We saw a rushed committee process. I think Senator Siewert, more than nearly anybody in this chamber, understands the complexities of this. She has been arguing not for purposeless delays but for time to consider the ramifications and the unforeseen consequences of legislating an act as complex as this in a hurry. The committee process was incredibly rushed. There were people with legitimate points of view and who were available to give evidence who had the door slammed in their faces because of the incredible hurry that the government was in. I think what we need to be doing in here is respecting not just the letter of the law but the spirit of the law of native title—the spirit and intention with which it was legislated. That is the opposite of what we are seeing here.

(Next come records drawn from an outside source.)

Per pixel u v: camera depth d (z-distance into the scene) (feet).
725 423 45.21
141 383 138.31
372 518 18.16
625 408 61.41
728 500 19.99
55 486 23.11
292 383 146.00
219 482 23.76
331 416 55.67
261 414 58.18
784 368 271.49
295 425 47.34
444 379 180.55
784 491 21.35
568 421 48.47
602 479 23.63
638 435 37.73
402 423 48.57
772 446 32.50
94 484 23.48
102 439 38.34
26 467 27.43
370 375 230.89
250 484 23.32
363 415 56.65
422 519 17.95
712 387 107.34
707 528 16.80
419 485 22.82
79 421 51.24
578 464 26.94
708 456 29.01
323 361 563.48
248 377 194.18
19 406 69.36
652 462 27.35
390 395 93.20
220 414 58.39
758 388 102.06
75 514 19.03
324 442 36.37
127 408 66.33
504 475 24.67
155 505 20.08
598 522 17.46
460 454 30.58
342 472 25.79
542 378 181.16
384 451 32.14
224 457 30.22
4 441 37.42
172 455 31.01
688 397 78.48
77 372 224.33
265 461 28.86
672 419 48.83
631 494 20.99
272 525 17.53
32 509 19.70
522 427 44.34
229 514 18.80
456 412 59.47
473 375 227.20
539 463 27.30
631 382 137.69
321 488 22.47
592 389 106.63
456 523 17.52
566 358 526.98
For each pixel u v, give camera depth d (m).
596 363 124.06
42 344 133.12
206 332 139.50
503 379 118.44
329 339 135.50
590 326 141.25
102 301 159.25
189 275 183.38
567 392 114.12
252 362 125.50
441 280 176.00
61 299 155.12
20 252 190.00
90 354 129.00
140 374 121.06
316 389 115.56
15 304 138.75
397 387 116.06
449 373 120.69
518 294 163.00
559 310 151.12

Whatever noble public purpose might have been under the need for amendments such as this, the government has been very transparent and quite clear about exactly what it is doing. We believe the government should consider any implications for the right to negotiate agreements as well as land use agreements. We acknowledge that amendments to native title need to be made in light of the McGlade decision, but we also believe that more time is needed for amendments to be considered and to enable other options to be looked at, because it might be a while before these issues are revisited.
We hold concerns, obviously—which Senator Siewert has put any number of times in this place—that there are aspects of this bill that water down traditional decision-making processes. What they told us out at the tent embassy, when Senator Siewert and I went down the hill to visit them and pay our respects not that long ago, was that, by some reckoning, people do not feel bound by decisions with which they disagreed. They do not feel bound. Their concept is that acts such as this—forcing voting rights on them, meeting after meeting after meeting, trying to crunch the numbers and bussing in people from other parts of the country to try and force an issue one way or another—are utterly contradictory to traditional decision-making processes. That is why some people see native title as just a system for tearing families apart and pitting different families with different points of view and different arguments against each other. That is why we believe that care needs to be taken.

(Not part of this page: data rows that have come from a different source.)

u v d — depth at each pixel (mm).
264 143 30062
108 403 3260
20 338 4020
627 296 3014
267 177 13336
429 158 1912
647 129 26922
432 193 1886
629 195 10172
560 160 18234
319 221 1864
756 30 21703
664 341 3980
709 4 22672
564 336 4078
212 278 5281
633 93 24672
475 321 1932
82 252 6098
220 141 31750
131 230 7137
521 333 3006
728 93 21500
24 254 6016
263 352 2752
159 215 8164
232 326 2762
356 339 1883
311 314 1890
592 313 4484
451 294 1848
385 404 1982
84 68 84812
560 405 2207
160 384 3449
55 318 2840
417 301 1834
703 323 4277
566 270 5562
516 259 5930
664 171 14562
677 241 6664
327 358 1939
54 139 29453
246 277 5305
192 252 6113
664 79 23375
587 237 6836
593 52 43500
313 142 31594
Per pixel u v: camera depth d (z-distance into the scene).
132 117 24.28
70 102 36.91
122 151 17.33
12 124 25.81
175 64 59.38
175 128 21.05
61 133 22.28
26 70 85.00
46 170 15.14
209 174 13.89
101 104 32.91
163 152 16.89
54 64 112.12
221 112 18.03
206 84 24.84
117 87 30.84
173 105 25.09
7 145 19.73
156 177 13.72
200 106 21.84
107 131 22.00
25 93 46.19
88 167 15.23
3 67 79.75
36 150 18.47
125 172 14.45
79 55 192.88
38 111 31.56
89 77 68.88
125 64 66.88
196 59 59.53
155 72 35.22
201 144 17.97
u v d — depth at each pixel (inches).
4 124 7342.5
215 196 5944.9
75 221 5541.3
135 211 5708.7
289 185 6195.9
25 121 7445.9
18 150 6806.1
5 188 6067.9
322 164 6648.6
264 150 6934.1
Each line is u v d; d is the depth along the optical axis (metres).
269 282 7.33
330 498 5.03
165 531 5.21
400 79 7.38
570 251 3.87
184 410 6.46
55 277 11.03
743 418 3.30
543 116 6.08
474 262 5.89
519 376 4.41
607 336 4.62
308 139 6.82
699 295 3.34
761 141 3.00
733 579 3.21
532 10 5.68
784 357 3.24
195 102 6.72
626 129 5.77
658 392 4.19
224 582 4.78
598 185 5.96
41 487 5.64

We attempted to change the reporting date on the bill. That, regrettably, was not supported by the Senate. When you take a look at what various stakeholders have said about this bill, National Congress of Australia's First Peoples said:
We strongly oppose both nominating representatives, as well as the simple majority requirement in the proposed amendment to s24CD(2)(a). No Aboriginal or Torres Strait Islander person should have their native title rights violated by an ILUA they do not agree to.
That is effectively what we heard down at the embassy only a couple of weeks ago: there is no way that you can say that people should basically be forced into agreements against their will. They went on to say:
Allowing in ILUAs—
Indigenous land use agreements—
where a potentially large proportion of the native title claim group disagrees is unjust and compromises our native title rights.
The Law Council, coming from a slightly different point of view, put:
In considering the appropriateness of the amendments, it is important to note the nature and effect of Area Agreements.
… … …
… upon registration, it is possible that people who hold native title rights and interests can be bound by an agreement that they have not had actual notice of, have not had legal advice in relation to, and were not a party to.
… … …
The types of matters which may be the subject of an Area Agreement are not trivial.
I think it is extraordinary that not just any group in Australian society but those who were here for millennia before Captain Cook sailed over the horizon would be subjected to having their rights taken away in such an incredibly cavalier manner—rights over country; rights over land. The Native Title Tribunal put:
It is not clear whether this will result in the automatic deregistration of registered ILUAs that are affected, however legal action to test whether such ILUAs can remain on the register has already been intimated. To avoid a period of protracted litigation and uncertainty, this situation is also in need of remedy and the validity of currently registered ILUAs needs to be put beyond doubt.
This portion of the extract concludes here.